Financial risks may include loss of revenue, loss of interest on bank balances, the cost of borrowing to meet cash flow, loss of revenue from sales, interest value on deferred billings, penalties from not meeting contractual commitments or service levels, opportunity lost during the downtime, and losses from processing transactions at market risk as of the date received.

Regulatory risk may include penalties for not filing financial reports or tax returns on time, fines or penalties for noncompliance with regulatory requirements in place for your business, or the need to pull products off shelves because of lost product-testing information.

Customer or reputational risk includes loss of customer confidence and market share, liability claims, customer dissatisfaction with service, media coverage of customer complaints, loss of goodwill, and loss of competitive advantage.

It is all about impact. What happens to the company if we do not do this?

Once your planning team has a list of functions and what happens if they are not performed, the next question to be answered is, how soon do we start to see the impact? Is it as soon as we stop doing something? A customer call center that has been evacuated due to a fi re stops performing its function immediately. Unless there is another call center someplace else that is fully equipped and staffed to take calls, the impact to your customers is immediate. How significant this impact is depends entirely on your business—how many calls you get and what the calls are about.

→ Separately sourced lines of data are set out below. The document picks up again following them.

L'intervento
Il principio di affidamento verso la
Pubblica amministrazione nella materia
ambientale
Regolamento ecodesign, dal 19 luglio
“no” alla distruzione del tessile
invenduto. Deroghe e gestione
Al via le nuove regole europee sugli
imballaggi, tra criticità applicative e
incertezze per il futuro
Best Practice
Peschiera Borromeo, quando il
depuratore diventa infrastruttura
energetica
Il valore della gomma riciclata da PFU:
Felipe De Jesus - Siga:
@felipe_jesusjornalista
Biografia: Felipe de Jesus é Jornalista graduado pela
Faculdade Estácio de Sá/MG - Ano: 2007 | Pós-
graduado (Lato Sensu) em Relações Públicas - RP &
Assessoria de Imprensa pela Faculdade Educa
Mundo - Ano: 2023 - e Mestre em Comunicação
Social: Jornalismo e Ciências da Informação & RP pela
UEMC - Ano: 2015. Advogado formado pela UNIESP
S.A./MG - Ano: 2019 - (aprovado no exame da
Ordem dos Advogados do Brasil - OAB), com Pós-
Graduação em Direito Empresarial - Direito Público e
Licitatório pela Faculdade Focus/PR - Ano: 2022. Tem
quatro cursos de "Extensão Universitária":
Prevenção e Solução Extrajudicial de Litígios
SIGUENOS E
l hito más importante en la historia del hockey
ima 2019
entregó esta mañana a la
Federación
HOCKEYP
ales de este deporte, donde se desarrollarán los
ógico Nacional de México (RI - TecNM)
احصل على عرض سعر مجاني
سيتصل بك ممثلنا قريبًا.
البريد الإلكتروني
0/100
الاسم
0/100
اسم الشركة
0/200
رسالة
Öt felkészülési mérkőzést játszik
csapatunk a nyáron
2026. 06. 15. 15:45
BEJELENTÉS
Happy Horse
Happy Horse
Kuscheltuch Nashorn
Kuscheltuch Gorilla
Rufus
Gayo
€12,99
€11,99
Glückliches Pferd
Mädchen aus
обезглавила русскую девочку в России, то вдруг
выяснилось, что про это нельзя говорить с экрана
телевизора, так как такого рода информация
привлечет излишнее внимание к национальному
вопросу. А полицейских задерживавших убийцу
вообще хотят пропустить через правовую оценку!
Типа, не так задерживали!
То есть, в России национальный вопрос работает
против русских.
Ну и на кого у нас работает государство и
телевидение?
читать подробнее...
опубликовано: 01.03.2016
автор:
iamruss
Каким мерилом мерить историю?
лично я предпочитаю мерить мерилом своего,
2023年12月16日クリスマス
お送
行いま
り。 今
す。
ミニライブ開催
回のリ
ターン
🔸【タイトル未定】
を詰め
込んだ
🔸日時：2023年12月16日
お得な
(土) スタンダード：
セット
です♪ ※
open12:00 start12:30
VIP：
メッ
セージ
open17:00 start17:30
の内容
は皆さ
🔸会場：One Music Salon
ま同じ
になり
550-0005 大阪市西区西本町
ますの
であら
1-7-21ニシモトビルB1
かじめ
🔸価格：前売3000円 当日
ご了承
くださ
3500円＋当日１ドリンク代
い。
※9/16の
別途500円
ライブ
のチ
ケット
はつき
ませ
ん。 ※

Let’s say your call center receives an average of 1200 calls per hour and on average, 72 percent of those calls result in a sale with an average value of $57. Do the math: 1200 x 0.72 x $57 = $49,248, the potential loss per hour that the call center is not operational.

If your customers or potential customers find your product or service and place their orders on your website and it goes down, you have an immediate impact. Again, how significant the impact is depends on your business—how many orders you take, how much each order is for, and whether the customers will wait and order from you later or take their business elsewhere.

After your planning team has a list of functions, an idea of what happens when they stop, and how quickly you start to see the impact, the next question to be answered is, how much impact? You can use quantitative measures such as actual dollars per minute, hour, or day of downtime or qualitative measures, which predict certain outcomes based on the knowledge or experience of the individual.

Once all that information is pulled together, you have a view of everything the company does, what impact it would have if the function could not be performed, how quickly that impact would be felt, and how significant the impact will be. This information is the start of what we need to develop the appropriate recovery strategies for each site we do business in.